## DATASET ENTRIES
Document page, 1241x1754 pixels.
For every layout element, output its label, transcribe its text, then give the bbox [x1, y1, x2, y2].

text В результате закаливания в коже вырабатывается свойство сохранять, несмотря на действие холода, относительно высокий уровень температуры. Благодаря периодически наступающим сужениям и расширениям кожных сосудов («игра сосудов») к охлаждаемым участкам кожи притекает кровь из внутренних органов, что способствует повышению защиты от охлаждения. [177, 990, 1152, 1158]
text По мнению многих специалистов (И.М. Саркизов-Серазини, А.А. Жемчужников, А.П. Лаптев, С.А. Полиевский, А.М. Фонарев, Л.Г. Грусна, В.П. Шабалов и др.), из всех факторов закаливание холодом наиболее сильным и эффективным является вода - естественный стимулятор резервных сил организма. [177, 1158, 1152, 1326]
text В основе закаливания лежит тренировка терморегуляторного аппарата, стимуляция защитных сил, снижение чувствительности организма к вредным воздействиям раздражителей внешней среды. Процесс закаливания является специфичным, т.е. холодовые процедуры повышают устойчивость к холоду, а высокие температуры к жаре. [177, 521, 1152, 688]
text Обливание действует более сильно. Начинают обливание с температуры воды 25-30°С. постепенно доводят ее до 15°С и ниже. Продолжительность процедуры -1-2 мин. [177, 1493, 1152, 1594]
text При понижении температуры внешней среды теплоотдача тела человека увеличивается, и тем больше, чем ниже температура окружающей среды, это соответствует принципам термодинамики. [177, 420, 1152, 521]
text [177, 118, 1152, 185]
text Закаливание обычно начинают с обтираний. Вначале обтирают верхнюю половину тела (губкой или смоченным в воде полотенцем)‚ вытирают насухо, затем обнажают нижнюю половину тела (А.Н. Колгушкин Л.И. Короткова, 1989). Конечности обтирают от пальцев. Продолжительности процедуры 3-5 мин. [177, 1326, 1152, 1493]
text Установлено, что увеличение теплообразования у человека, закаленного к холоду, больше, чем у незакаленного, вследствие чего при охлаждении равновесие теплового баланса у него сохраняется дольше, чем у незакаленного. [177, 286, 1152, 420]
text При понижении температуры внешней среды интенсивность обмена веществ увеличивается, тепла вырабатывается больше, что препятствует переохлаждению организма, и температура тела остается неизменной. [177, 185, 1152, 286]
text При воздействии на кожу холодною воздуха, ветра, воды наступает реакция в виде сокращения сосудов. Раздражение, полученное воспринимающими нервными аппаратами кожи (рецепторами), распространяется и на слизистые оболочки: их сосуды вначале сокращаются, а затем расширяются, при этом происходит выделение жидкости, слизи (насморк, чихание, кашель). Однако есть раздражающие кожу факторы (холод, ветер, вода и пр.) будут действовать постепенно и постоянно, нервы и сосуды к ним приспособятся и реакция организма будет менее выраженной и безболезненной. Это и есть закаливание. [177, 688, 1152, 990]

## REQUIRED ACTION
Once more, give all the records exactly as they were written.

## SOLUTION TO THE EXERCISE
Document page, 1241x1754 pixels.
For every layout element, output its label, transcribe its text, then give the bbox [x1, y1, x2, y2].

text В результате закаливания в коже вырабатывается свойство сохранять, несмотря на действие холода, относительно высокий уровень температуры. Благодаря периодически наступающим сужениям и расширениям кожных сосудов («игра сосудов») к охлаждаемым участкам кожи притекает кровь из внутренних органов, что способствует повышению защиты от охлаждения. [177, 990, 1152, 1158]
text По мнению многих специалистов (И.М. Саркизов-Серазини, А.А. Жемчужников, А.П. Лаптев, С.А. Полиевский, А.М. Фонарев, Л.Г. Грусна, В.П. Шабалов и др.), из всех факторов закаливание холодом наиболее сильным и эффективным является вода - естественный стимулятор резервных сил организма. [177, 1158, 1152, 1326]
text В основе закаливания лежит тренировка терморегуляторного аппарата, стимуляция защитных сил, снижение чувствительности организма к вредным воздействиям раздражителей внешней среды. Процесс закаливания является специфичным, т.е. холодовые процедуры повышают устойчивость к холоду, а высокие температуры к жаре. [177, 521, 1152, 688]
text Обливание действует более сильно. Начинают обливание с температуры воды 25-30°С. постепенно доводят ее до 15°С и ниже. Продолжительность процедуры -1-2 мин. [177, 1493, 1152, 1594]
text При понижении температуры внешней среды теплоотдача тела человека увеличивается, и тем больше, чем ниже температура окружающей среды, это соответствует принципам термодинамики. [177, 420, 1152, 521]
text [177, 118, 1152, 185]
text Закаливание обычно начинают с обтираний. Вначале обтирают верхнюю половину тела (губкой или смоченным в воде полотенцем)‚ вытирают насухо, затем обнажают нижнюю половину тела (А.Н. Колгушкин Л.И. Короткова, 1989). Конечности обтирают от пальцев. Продолжительности процедуры 3-5 мин. [177, 1326, 1152, 1493]
text Установлено, что увеличение теплообразования у человека, закаленного к холоду, больше, чем у незакаленного, вследствие чего при охлаждении равновесие теплового баланса у него сохраняется дольше, чем у незакаленного. [177, 286, 1152, 420]
text При понижении температуры внешней среды интенсивность обмена веществ увеличивается, тепла вырабатывается больше, что препятствует переохлаждению организма, и температура тела остается неизменной. [177, 185, 1152, 286]
text При воздействии на кожу холодною воздуха, ветра, воды наступает реакция в виде сокращения сосудов. Раздражение, полученное воспринимающими нервными аппаратами кожи (рецепторами), распространяется и на слизистые оболочки: их сосуды вначале сокращаются, а затем расширяются, при этом происходит выделение жидкости, слизи (насморк, чихание, кашель). Однако есть раздражающие кожу факторы (холод, ветер, вода и пр.) будут действовать постепенно и постоянно, нервы и сосуды к ним приспособятся и реакция организма будет менее выраженной и безболезненной. Это и есть закаливание. [177, 688, 1152, 990]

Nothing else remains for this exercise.